Module conventions

Source
Expand description

Utilities for working with IPUMS conventions and metadata structure.

This module provides structs and methods for loading metadata and storing information about a IPUMS data collection based on IPUMS conventions and minimal configuration. Every collection has a set of data record types and a hierarchy those records belong to. For instance, person records belong to household records. Each household record owns 0 or more person records.

The MicroDataCollection struct initialization makes heavy use of IPUMS directory and naming conventions. This includes loading IPUMS metadata for the collection.

The Context struct is the entry point for setting up a MicroDataCollection object. It will figure out a “data root” or use one provided to it to locate available data and metadata and load it if requested.

Other operations in this library require a Context object to find data and use metadata.
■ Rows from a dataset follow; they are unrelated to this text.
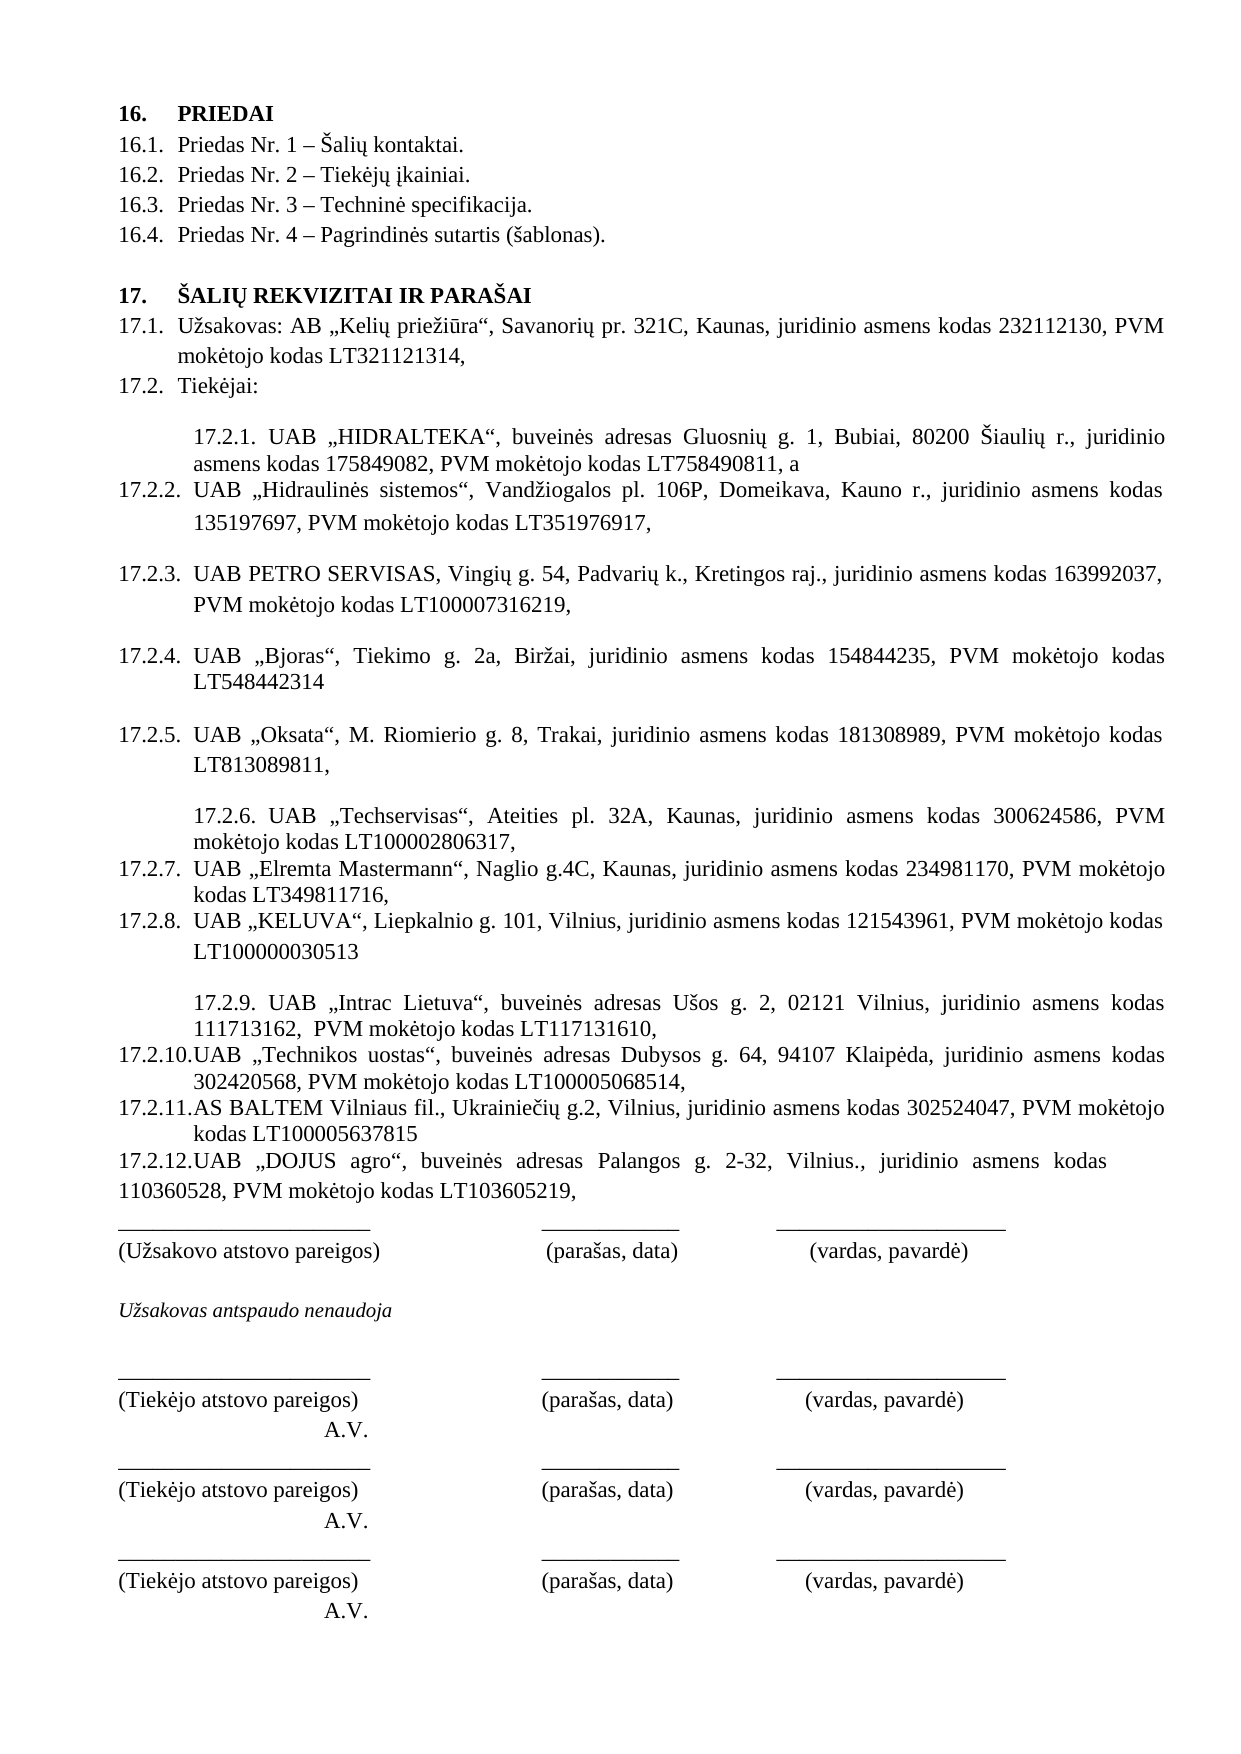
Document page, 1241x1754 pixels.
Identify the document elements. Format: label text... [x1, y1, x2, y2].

text (Tiekėjo atstovo pareigos) (parašas, data) (vardas, pavardė) [118, 1477, 1107, 1503]
text A.V. [118, 1507, 1107, 1533]
list Priedas Nr. 3 – Techninė specifikacija. [118, 191, 1164, 217]
text Užsakovas antspaudo nenaudoja [118, 1298, 1107, 1322]
list Užsakovas: AB „Kelių priežiūra“, Savanorių pr. 321C, Kaunas, juridinio asmens kodas 232112130, PVM mokėtojo kodas LT321121314, [118, 312, 1166, 368]
list Tiekėjai: [118, 372, 1166, 399]
subtitle PRIEDAI [118, 100, 1164, 127]
list UAB „KELUVA“, Liepkalnio g. 101, Vilnius, juridinio asmens kodas 121543961, PVM mokėtojo kodas LT100000030513 [118, 907, 1164, 964]
list , buveinės adresas , juridinio asmens kodas PVM mokėtojo kodas LT103605219, [118, 1147, 1107, 1203]
list UAB „Technikos uostas“, buveinės adresas Dubysos g. 64, 94107 Klaipėda, juridinio asmens kodas 302420568, PVM mokėtojo kodas LT100005068514, [118, 1041, 1166, 1094]
list Priedas Nr. 1 – Šalių kontaktai. [118, 131, 1164, 157]
text (Tiekėjo atstovo pareigos) (parašas, data) (vardas, pavardė) [118, 1386, 1107, 1412]
list UAB „Intrac Lietuva“, buveinės adresas Ušos g. 2, 02121 Vilnius, juridinio asmens kodas 111713162, PVM mokėtojo kodas LT117131610, [193, 989, 1166, 1041]
list UAB „Hidraulinės sistemos“, Vandžiogalos pl. 106P, Domeikava, Kauno r., juridinio asmens kodas 135197697, PVM mokėtojo kodas LT351976917, [118, 476, 1164, 535]
list UAB PETRO SERVISAS, Vingių g. 54, Padvarių k., Kretingos raj., juridinio asmens kodas 163992037, PVM mokėtojo kodas LT100007316219, [118, 561, 1164, 617]
list UAB „Elremta Mastermann“, Naglio g.4C, Kaunas, juridinio asmens kodas 234981170, PVM mokėtojo kodas LT349811716, [118, 855, 1166, 907]
list Priedas Nr. 2 – Tiekėjų įkainiai. [118, 161, 1164, 187]
list AS BALTEM Vilniaus fil., Ukrainiečių g.2, Vilnius, juridinio asmens kodas 302524047, PVM mokėtojo kodas LT100005637815 [118, 1094, 1166, 1147]
list UAB „Oksata“, M. Riomierio g. 8, Trakai, juridinio asmens kodas 181308989, PVM mokėtojo kodas LT813089811, [118, 721, 1164, 777]
list UAB „Bjoras“, Tiekimo g. 2a, Biržai, juridinio asmens kodas 154844235, PVM mokėtojo kodas LT548442314 [118, 642, 1166, 694]
text A.V. [118, 1597, 1107, 1624]
list UAB „HIDRALTEKA“, buveinės adresas Gluosnių g. 1, Bubiai, 80200 Šiaulių r., juridinio asmens kodas 175849082, PVM mokėtojo kodas LT758490811, a [193, 423, 1166, 476]
text (Užsakovo atstovo pareigos) (parašas, data) (vardas, pavardė) [118, 1237, 1107, 1264]
text ______________________ ____________ ____________________ [118, 1356, 1107, 1382]
text ______________________ ____________ ____________________ [118, 1446, 1107, 1473]
text (Tiekėjo atstovo pareigos) (parašas, data) (vardas, pavardė) [118, 1567, 1107, 1593]
list ŠALIŲ REKVIZITAI IR PARAŠAI [118, 282, 1164, 308]
list Priedas Nr. 4 – Pagrindinės sutartis (šablonas). [118, 221, 1164, 248]
text ______________________ ____________ ____________________ [118, 1537, 1107, 1563]
list UAB „Techservisas“, Ateities pl. 32A, Kaunas, juridinio asmens kodas 300624586, PVM mokėtojo kodas LT100002806317, [193, 802, 1166, 855]
text ______________________ ____________ ____________________ [118, 1207, 1107, 1234]
text A.V. [118, 1416, 1107, 1442]
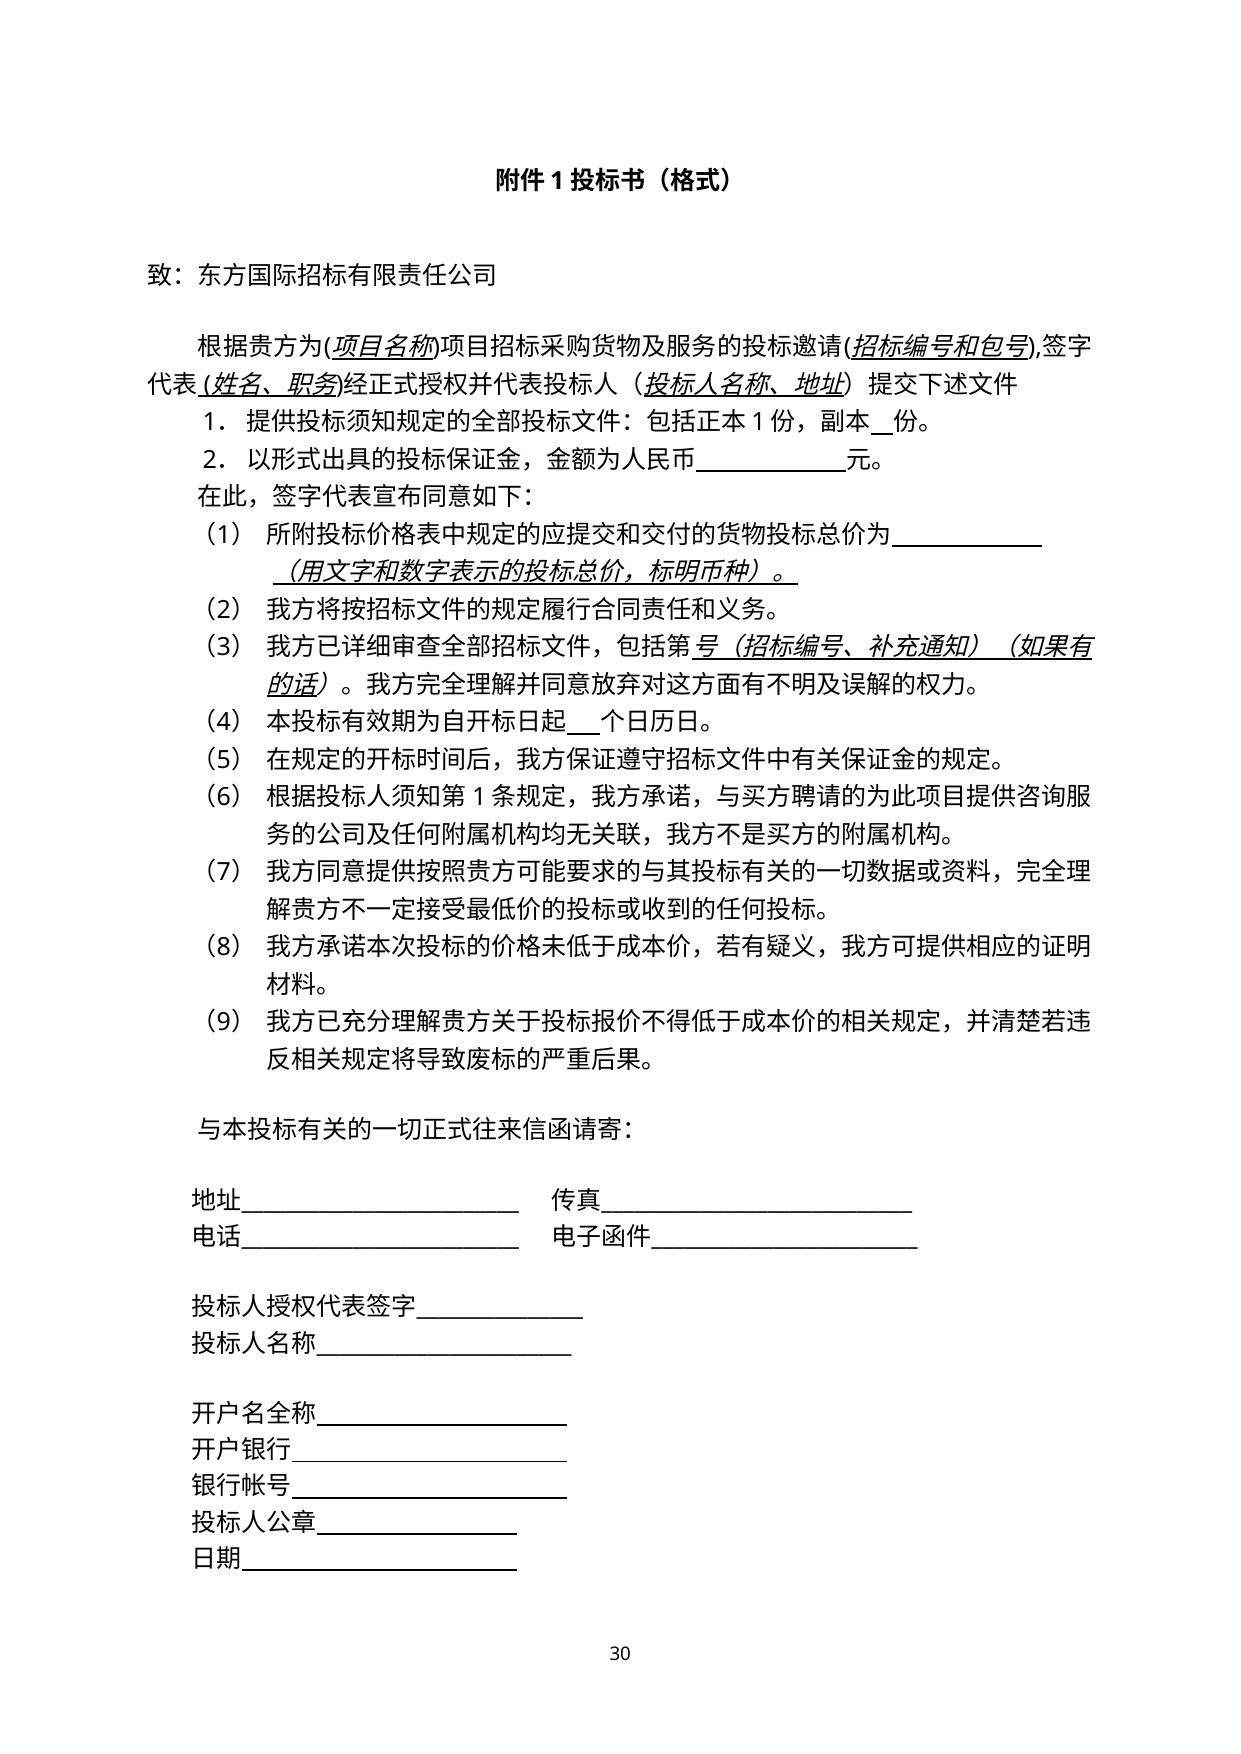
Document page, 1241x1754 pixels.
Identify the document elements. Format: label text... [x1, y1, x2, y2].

list 所附投标价格表中规定的应提交和交付的货物投标总价为 [191, 513, 1092, 551]
list 我方将按招标文件的规定履行合同责任和义务。 [191, 588, 1092, 626]
text 投标人公章 [191, 1502, 1092, 1538]
list 我方承诺本次投标的价格未低于成本价，若有疑义，我方可提供相应的证明材料。 [191, 926, 1092, 1001]
text 开户银行 [191, 1429, 1092, 1466]
list 本投标有效期为自开标日起 个日历日。 [191, 701, 1092, 738]
list 在规定的开标时间后，我方保证遵守招标文件中有关保证金的规定。 [191, 738, 1092, 776]
text 与本投标有关的一切正式往来信函请寄： [148, 1110, 1092, 1146]
text 投标人名称_______________________ [191, 1323, 1092, 1359]
text 投标人授权代表签字_______________ [191, 1287, 1092, 1323]
text 致：东方国际招标有限责任公司 [148, 256, 1092, 292]
text 银行帐号 [191, 1466, 1092, 1502]
list 我方已充分理解贵方关于投标报价不得低于成本价的相关规定，并清楚若违反相关规定将导致废标的严重后果。 [191, 1001, 1092, 1076]
text 根据贵方为(项目名称)项目招标采购货物及服务的投标邀请(招标编号和包号),签字代表 (姓名、职务)经正式授权并代表投标人（投标人名称、地址）提交下述文件 [148, 326, 1092, 401]
text 在此，签字代表宣布同意如下： [148, 476, 1092, 513]
list 根据投标人须知第1条规定，我方承诺，与买方聘请的为此项目提供咨询服务的公司及任何附属机构均无关联，我方不是买方的附属机构。 [191, 776, 1092, 851]
text 地址_________________________ 传真____________________________ [191, 1180, 1092, 1216]
list 我方同意提供按照贵方可能要求的与其投标有关的一切数据或资料，完全理解贵方不一定接受最低价的投标或收到的任何投标。 [191, 851, 1092, 926]
list 以形式出具的投标保证金，金额为人民币 元。 [202, 438, 1092, 476]
text （用文字和数字表示的投标总价，标明币种）。 [147, 551, 1092, 588]
text 日期 [191, 1538, 1092, 1574]
text 开户名全称 [191, 1393, 1092, 1429]
text 电话_________________________ 电子函件________________________ [191, 1216, 1092, 1253]
subtitle 附件1 投标书（格式） [148, 160, 1092, 196]
list 我方已详细审查全部招标文件，包括第号（招标编号、补充通知）（如果有的话）。我方完全理解并同意放弃对这方面有不明及误解的权力。 [191, 626, 1092, 701]
list 提供投标须知规定的全部投标文件：包括正本1份，副本 份。 [202, 401, 1092, 438]
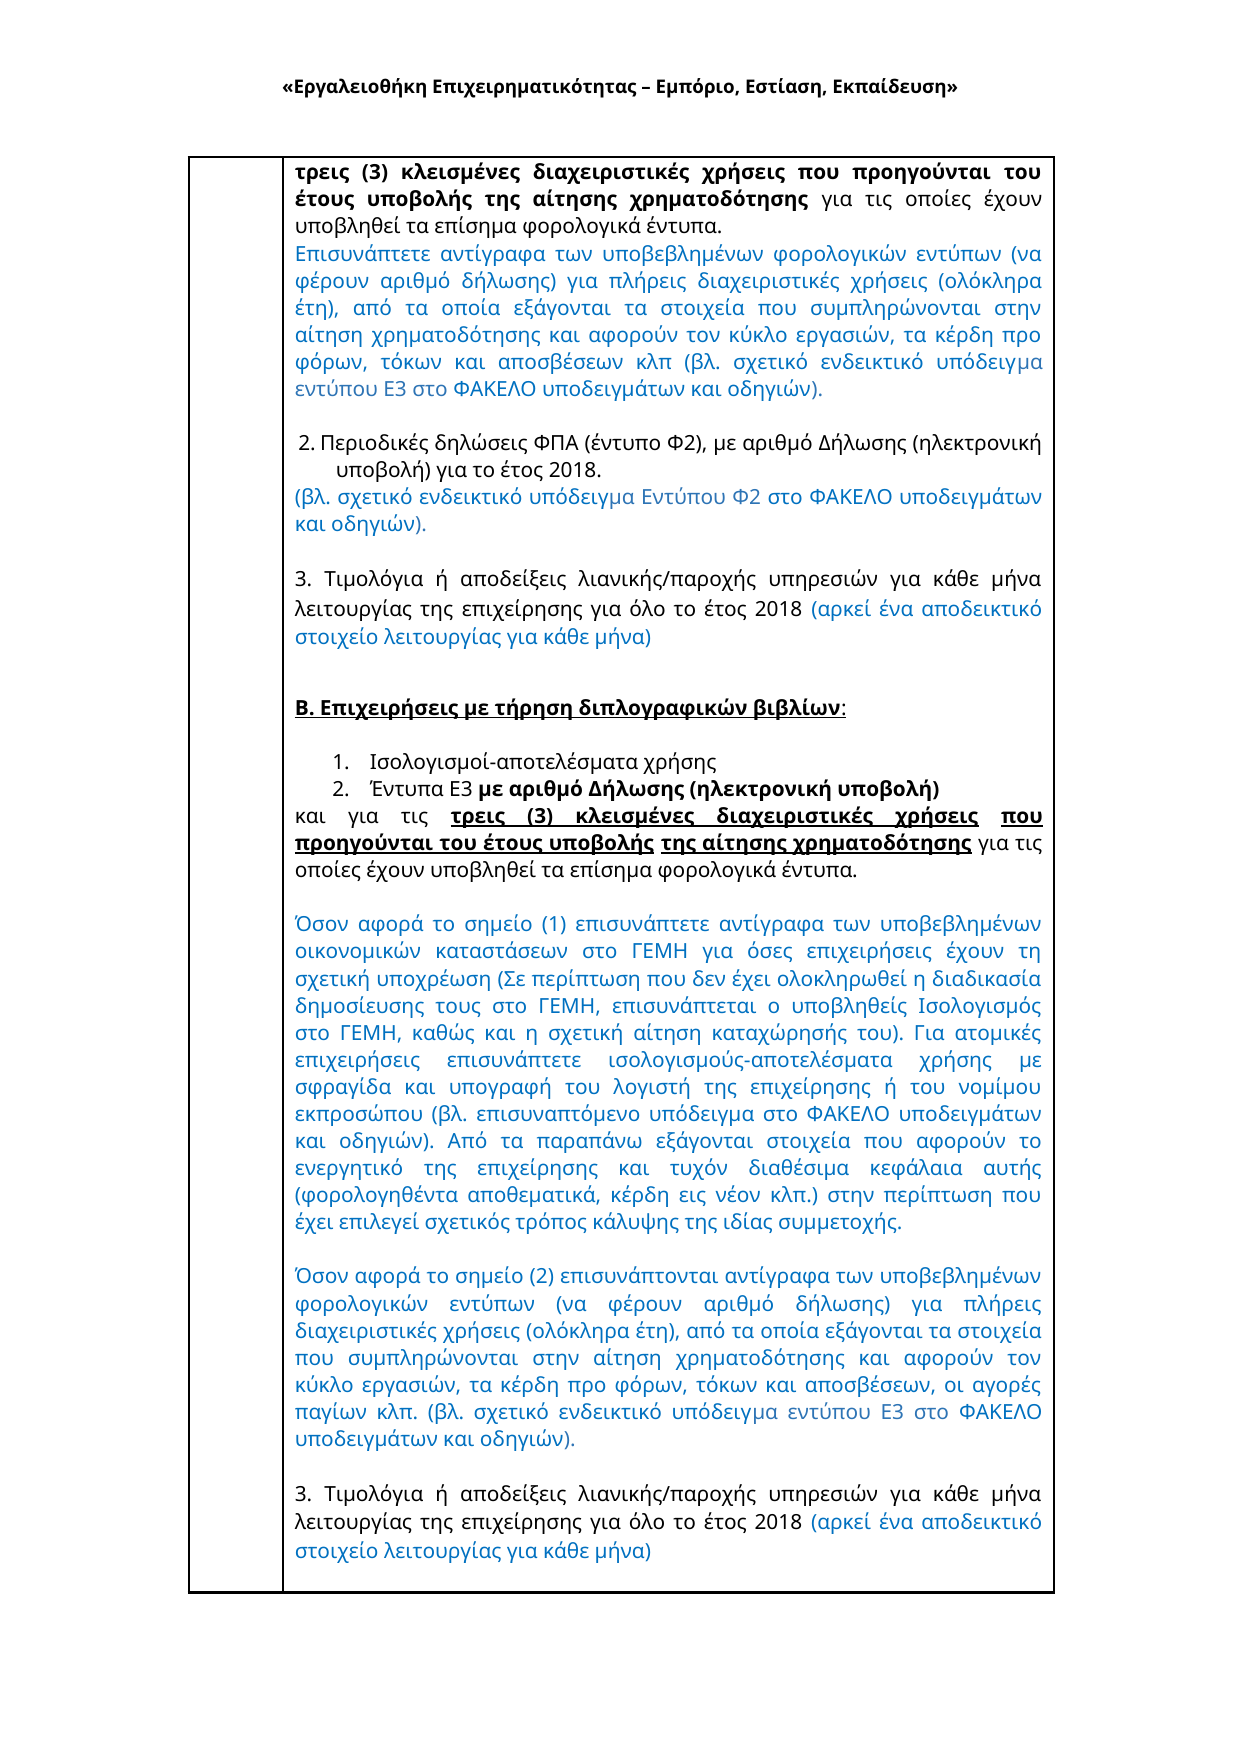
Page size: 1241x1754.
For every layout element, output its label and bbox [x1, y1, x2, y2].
Metadata for IPUMS data follows naming and organizational conventions. Following these allows us to skip a lot of repetitive configuration. IPUMS data resides under “data root” directories in a “current” directory (compressed fixed-width data) and under “current” in a “parquet” directory for the Parquet version of the same data. A “layouts” directory under “current” contains two “layout” files per dataset: One describing the input layout and labels for those inputs, and one describing the IPUMS version of the data with variable names, record types, data types and designated width in printable characters for the variables. This layout information can serve as basic metadata for other uses besides parsing the fixed-width data. Currently the Parquet data does not have variable level metadata on its columns, so we rely on the layout metadata. Eventually we plan to put variable metadata like formatting directives, codes and labels in the Parquet.

See the .layout.txt files in the tests directory.

Structs§

Context
Holds loaded metadata and information for finding data and additional metadata.
DatasetsForVariable
MetadataEntities
MicroDataCollection
Key characteristics of data collections
VariablesForDataset
There is a master Vec with Variables by IpumsVariableId this structure points into.